Commenting on the Landmarks Preservation Commission's approval of the Whitney's expansion proposal, Landmarks Chairman Robert B. Tierney said, "Faced with a complex site that includes nineteenth century rowhouses and an icon of Brutalist architecture, the Landmarks Commission found that Renzo Piano's design successfully and appropriately knits together the past, present and future to create a new layer of history on this site."
Designed by Pritzker Prize-winning architect Renzo Piano, the new design creates additional galleries, a public piazza, new education facilities, an auditorium, an expanded library, and art conservation laboratories, a study center, offices, a fully-enclosed loading dock, and visitor amenities. The design creates a new structure—set back behind the existing Marcel Breuer-designed building and adjacent rowhouses—which brings all of the Whitney’s parts together into a unified whole, providing historic continuity with the neighborhood while enhancing the Whitney’s cultural and civic contributions to the public.
“This is a great day for the Whitney, the neighborhood, New York, and our visitors from across the country and abroad,” says Adam D. Weinberg, Alice Pratt Brown Director of the Whitney “We selected architect Renzo Piano because of his ability to design extraordinarily beautiful buildings and his unequaled sensitivity to the layered character of an urban neighborhood. He has taken a seemingly impossible challenge and created a design that offers a spectacular work of contemporary architecture for the City of New York and weaves new and old into a beautiful and elegant whole. I want to say how grateful we are for the support that we have received from our neighbors, community leaders, preservation organizations, and the City, all of which have enabled us to move forward with making this project a reality.”
The project includes the restoration of the Breuer-designed building, including exhibition galleries, the historic sculpture gallery, sculpture court and lobby.
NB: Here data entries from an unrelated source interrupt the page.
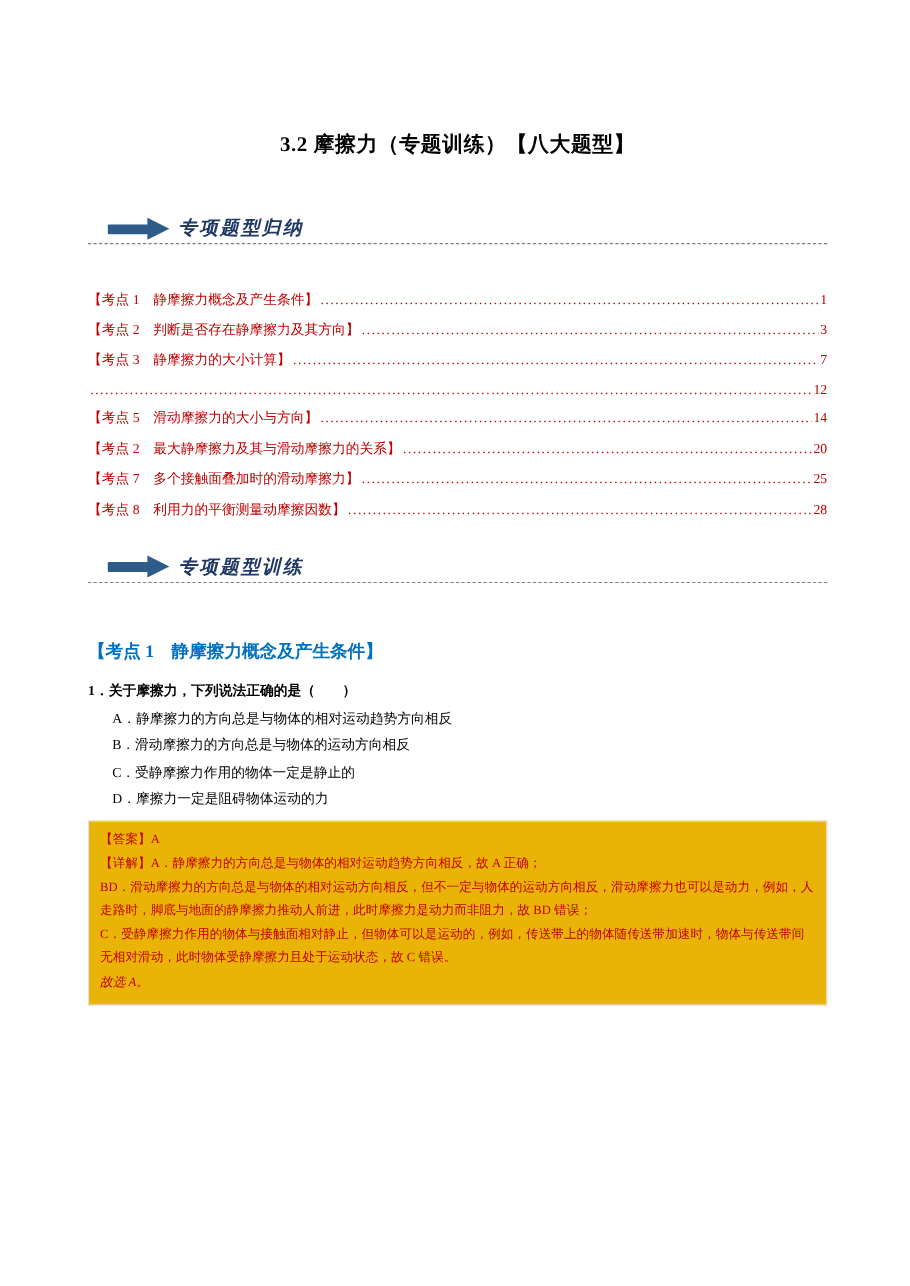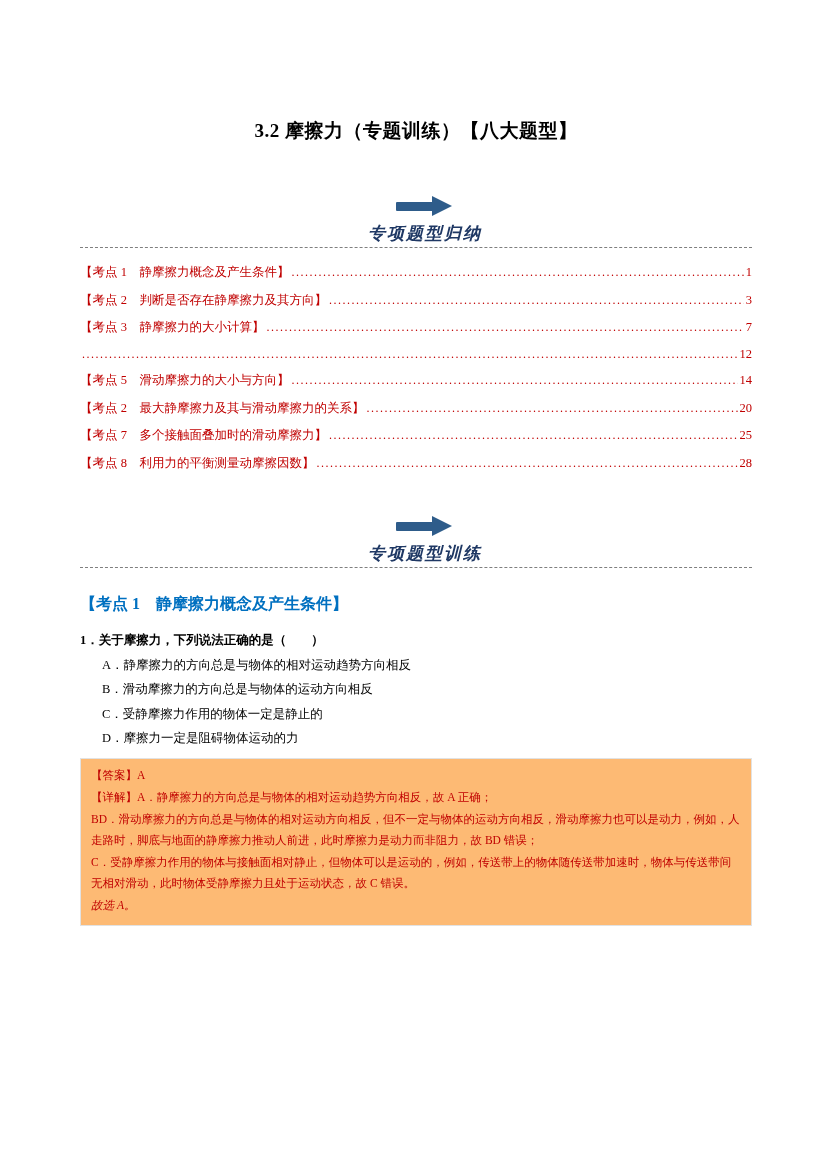--- a/index.html
+++ b/index.html
@@ -43,21 +43,20 @@
   .banner {
     position: relative;
     height: 34px;
     margin-top: 52px;
   }
   .banner-inner {
     display: flex;
     align-items: center;
     gap: 6px;
     padding-left: 18px;
-    flex-direction: column;
   }
   .arrow-icon {
     display: inline-block;
     width: 58px;
     height: 20px;
     position: relative;
     flex: none;
   }
   .arrow-icon .shaft {
     position: absolute;
@@ -144,21 +143,21 @@
     margin-bottom: 1px;
     font-weight: bold;
   }
   .opt {
     padding-left: 22px;
   }
 
   
   .answer-box {
     margin-top: 8px;
-    background: #fdba74;
+    background: #eab308;
     border: 1px solid #e2e2e2;
     padding: 6px 10px 8px 10px;
     color: #c00000;
     font-size: 11.5px;
     line-height: 1.82;
     font-family: "Liberation Serif", serif;
   }
   .answer-box p {
     margin: 0 0 1px 0;
   }
@@ -221,21 +220,21 @@
         <span class="toc-dots">...................................................................................................................................................................................</span>
         <span class="toc-page">25</span>
       </div>
       <div class="toc-row">
         <span class="toc-label">【考点 8　利用力的平衡测量动摩擦因数】</span>
         <span class="toc-dots">...................................................................................................................................................................................</span>
         <span class="toc-page">28</span>
       </div>
     </div>
 
-    <div class="banner" style="margin-top:44px;text-align:center;">
+    <div class="banner" style="margin-top:32px;text-align:center;">
       <div class="banner-inner">
         <span class="arrow-icon">
           <span class="shaft"></span>
             <span class="head"></span>
         </span>
         <span class="banner-text">专项题型训练</span>
       </div>
       <hr class="banner-rule">
     </div>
The expansion program also includes keeping all of the historically significant rowhouses on Madison Avenue and on 74th Street.
"This is a victory for the city of New York because the design both preserves the existing historic fabric and is a great work of contemporary architecture," said Leonard A. Lauder, Chairman of the Whitney Board of Trustees.
Over the past ten years, attendance at the Whitney has doubled, visits by school children have increased fivefold, and the museum’s permanent collection has grown by more than 65%. The collection now includes more than 15,000 works of art, including masterworks of pre- and postwar American art, most of which cannot be displayed due to space limitations. Piano’s design creates the facilities to accommodate increased public participation in the museum’s programs and provides for future growth, all within the footprint of the Whitney’s current complex.
“Today’s approval of the new design for the Whitney is tremendously exciting,” said Robert J. Hurst, President of the Whitney’s Board of Trustees. “Now we will have the space to show more of our remarkable collection, educate our growing audience, and meet the needs of the future.”
The Whitney met with neighbors, community leaders, state and city agencies, artists and other leaders in the arts community, and elected officials over the past few months to seek input on its plans. As part of this process, the Whitney and Renzo Piano worked together closely to create a plan that preserves the architectural integrity of the landmark Breuer building and is sensitive to the neighborhood.